In recent years people have shifted restlessly beneath the sea of red poppies displayed during this season of remembrance. Whether it is ideology of war, the unnecessary deaths or political puppetry which goes on behind closed doors which makes them squirm, the initial murmur against the flower has snowballed into a loud and audible voice.
But could it be possible that people are missing the point of the poppy entirely.
The poppy isn’t for us. It isn’t to make a political point, to share a religious belief, to demonstrate an economic position. It isn’t to do with our opinions, our personal grievances. It doesn’t look to excuse or to place blame or to find a reason in the midst of the chaos and bloodshed.
The poppy isn’t ours, the poppy belongs to them.

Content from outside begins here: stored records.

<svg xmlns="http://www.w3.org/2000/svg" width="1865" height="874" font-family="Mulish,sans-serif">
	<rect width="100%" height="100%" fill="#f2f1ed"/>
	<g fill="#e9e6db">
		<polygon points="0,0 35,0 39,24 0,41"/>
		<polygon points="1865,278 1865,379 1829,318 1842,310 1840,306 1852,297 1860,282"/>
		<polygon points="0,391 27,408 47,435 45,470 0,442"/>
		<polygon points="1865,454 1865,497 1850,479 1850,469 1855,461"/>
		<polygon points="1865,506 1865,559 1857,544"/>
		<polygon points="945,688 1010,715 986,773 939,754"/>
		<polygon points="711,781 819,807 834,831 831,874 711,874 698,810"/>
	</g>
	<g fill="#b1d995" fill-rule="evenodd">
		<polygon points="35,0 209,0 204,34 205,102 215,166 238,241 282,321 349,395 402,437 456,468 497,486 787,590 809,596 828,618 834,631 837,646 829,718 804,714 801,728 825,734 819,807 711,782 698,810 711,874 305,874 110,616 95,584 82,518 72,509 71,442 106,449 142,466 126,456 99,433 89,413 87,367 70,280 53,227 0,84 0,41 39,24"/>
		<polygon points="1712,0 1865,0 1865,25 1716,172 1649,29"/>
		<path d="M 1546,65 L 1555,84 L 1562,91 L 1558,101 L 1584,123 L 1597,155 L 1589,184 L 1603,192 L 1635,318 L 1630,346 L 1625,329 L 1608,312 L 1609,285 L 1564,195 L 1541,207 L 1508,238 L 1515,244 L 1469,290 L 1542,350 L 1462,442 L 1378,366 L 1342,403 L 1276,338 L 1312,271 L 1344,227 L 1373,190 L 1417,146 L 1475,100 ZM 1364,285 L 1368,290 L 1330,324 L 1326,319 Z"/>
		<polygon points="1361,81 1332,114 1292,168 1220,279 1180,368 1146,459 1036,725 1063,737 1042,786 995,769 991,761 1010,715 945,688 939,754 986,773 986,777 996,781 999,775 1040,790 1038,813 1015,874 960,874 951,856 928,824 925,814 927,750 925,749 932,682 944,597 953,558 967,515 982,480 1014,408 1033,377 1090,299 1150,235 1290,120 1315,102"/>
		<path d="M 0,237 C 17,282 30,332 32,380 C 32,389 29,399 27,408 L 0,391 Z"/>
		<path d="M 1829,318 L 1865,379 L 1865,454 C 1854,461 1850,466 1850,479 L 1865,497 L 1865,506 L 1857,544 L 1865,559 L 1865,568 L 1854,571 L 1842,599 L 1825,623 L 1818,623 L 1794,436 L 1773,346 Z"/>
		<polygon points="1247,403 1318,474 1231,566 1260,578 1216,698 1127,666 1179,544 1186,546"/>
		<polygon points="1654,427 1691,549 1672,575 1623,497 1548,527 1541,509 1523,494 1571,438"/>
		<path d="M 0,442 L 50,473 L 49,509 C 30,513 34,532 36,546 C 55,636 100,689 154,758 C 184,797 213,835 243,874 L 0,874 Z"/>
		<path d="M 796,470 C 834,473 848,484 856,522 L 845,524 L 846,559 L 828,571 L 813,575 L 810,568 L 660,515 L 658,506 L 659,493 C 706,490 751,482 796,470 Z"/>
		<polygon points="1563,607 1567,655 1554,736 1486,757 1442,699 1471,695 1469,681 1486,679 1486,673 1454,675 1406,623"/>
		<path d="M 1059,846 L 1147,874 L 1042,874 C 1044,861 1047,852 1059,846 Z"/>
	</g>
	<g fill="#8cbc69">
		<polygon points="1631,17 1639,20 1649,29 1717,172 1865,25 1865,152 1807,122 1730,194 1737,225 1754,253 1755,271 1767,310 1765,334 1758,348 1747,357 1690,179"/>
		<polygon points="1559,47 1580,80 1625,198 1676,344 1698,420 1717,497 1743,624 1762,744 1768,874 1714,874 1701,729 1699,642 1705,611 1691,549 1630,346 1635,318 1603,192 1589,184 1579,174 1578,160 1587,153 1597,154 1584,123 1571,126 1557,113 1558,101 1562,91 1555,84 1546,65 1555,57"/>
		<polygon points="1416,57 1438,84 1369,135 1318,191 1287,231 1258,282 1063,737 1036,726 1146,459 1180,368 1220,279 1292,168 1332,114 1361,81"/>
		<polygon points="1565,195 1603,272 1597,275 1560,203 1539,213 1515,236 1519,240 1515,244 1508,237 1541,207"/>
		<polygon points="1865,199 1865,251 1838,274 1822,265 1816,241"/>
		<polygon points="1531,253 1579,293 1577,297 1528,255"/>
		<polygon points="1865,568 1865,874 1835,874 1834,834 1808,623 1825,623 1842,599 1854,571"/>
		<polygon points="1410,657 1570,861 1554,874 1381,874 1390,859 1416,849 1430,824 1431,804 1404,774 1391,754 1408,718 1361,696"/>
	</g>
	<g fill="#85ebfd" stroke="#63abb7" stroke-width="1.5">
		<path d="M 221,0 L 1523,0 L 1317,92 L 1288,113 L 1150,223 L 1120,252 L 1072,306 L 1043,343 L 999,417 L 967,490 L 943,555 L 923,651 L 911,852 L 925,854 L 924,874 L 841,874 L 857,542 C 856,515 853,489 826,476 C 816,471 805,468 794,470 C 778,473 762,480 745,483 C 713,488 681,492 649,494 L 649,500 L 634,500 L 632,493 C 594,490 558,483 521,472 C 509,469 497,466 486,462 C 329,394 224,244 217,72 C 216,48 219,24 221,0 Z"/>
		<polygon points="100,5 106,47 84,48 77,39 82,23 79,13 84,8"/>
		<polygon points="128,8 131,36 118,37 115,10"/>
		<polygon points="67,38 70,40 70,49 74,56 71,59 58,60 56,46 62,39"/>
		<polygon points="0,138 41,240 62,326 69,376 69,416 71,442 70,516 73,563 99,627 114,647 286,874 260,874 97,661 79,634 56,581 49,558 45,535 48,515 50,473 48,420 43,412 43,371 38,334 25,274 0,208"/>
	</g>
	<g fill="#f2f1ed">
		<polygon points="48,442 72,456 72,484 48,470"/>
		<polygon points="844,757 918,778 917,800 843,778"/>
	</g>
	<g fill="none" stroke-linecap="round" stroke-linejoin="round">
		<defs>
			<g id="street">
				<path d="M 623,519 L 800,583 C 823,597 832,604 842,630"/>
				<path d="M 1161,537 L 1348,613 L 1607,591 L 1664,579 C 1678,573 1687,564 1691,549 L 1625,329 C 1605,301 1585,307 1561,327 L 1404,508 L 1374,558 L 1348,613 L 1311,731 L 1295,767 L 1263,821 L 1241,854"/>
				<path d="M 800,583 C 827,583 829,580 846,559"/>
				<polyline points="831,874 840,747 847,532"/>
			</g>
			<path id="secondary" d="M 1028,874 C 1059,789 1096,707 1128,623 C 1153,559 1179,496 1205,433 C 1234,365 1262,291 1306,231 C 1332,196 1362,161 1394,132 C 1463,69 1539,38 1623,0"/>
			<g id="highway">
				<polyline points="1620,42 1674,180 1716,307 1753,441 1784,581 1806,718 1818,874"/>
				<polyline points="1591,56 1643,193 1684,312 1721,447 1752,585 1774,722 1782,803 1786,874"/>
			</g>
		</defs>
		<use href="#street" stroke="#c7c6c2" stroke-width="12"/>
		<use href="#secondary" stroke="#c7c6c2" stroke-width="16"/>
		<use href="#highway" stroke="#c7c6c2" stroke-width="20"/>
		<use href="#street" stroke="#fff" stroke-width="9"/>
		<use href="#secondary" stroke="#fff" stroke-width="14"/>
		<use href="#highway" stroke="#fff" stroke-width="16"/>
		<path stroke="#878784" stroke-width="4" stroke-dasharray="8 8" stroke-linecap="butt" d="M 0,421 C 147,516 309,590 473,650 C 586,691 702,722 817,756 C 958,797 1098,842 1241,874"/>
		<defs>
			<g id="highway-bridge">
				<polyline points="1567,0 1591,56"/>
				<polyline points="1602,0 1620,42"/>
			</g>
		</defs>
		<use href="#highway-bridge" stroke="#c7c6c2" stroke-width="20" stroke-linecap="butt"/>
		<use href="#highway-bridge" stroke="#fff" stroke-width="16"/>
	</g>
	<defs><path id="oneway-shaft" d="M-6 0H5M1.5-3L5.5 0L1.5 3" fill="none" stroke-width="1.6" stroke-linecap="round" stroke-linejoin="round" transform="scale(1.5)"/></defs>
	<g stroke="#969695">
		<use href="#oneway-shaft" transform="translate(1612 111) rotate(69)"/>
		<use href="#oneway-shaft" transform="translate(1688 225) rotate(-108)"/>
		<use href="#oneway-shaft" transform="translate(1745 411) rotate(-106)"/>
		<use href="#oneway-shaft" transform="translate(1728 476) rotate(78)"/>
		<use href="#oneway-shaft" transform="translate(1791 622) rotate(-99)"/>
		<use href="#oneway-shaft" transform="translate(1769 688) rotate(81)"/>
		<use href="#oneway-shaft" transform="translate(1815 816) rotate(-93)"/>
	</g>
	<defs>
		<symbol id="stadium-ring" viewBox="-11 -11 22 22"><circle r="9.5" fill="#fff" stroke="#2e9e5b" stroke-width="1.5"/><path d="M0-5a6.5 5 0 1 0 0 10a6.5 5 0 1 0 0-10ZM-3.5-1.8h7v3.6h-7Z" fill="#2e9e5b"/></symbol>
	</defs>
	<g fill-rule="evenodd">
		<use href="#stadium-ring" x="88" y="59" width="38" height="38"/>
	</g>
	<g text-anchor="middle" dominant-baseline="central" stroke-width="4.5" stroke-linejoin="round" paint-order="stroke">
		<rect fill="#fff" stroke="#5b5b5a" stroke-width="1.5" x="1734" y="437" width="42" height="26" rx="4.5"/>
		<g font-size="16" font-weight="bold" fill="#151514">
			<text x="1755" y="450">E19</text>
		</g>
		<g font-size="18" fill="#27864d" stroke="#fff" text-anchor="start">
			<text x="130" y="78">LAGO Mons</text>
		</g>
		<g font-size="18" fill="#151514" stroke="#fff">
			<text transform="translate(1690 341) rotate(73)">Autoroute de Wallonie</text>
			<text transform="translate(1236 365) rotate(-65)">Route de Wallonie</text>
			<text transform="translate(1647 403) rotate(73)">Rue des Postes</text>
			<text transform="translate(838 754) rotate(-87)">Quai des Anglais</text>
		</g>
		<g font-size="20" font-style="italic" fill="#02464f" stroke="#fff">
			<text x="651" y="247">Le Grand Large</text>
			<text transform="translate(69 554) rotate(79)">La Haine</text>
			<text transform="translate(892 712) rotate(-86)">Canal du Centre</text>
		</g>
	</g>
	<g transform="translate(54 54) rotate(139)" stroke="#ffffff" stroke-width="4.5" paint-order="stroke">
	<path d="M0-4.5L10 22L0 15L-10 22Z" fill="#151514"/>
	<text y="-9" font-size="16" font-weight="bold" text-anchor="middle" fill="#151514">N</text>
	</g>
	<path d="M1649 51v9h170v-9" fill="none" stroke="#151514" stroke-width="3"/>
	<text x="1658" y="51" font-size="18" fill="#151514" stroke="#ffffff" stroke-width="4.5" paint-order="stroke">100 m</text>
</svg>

If we stepped outside the small world which we think we are the centre of, we would see the quiet generation of grieving men and women standing in smart coats on a cold day to remember. Strip away the bravado of sacrifice and patriotism and you are left with a loss, a death. Not some twisted and dark thing but a grievance. Soon the faces they grieve for will be lost to us. The small red flower is all we can offer as compensation.
And while people can shout against the horrors of war, if we want a reason to remember them, they were the ones that fought to end war too. I don’t think its fair to trial the fallen when they can’t answer. This clamour of voices wanting to be heard is drowning out the simplicity of the gesture.
I choose to wear a poppy lest I forget. There is nothing else behind the flower pinned onto my lapel.